Biraz daha disiplinli, daha az dağınık bir öykü kurgusuna ihtiyacı var filmin. Dengeye ihtiyacı var diyelim ya da. Ayrıca finaldeki gözyaşı sömürüsü gibi bazı sahnelerden de kurtulmak gerek. Objektif bir gözün elinde bir haftalık daha montaj işi yani çoğu. Henüz ideal halini bulamamış gibi Küçük Beyaz Yalanlar.
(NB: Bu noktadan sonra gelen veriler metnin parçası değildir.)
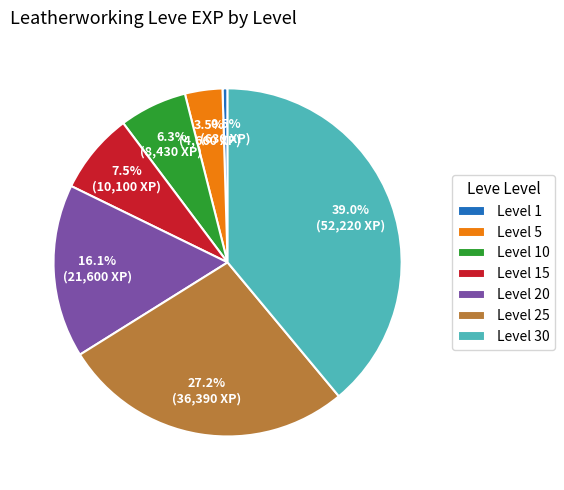

Is there any slice that represents more than half of the pie?

No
Son bir not. Guillaume Canet, ilk filminde de birçok İngilizce şarkı kullanmıştı. Bu kez sadece kullanmakla kalmamış, filmini İngilizce şarkılara boğmuş. Kötü kullanıldıklarını söylemiyorum, yanlış anlamayın. Ancak kibirli olmakla ve bildikleri halde kendi topraklarında İngilizce konuşmaya yanaşmamakla tanınan Fransızların filmlerinde bu şarkıları böylesine çok duymak insanı şaşırtıyor doğrusu.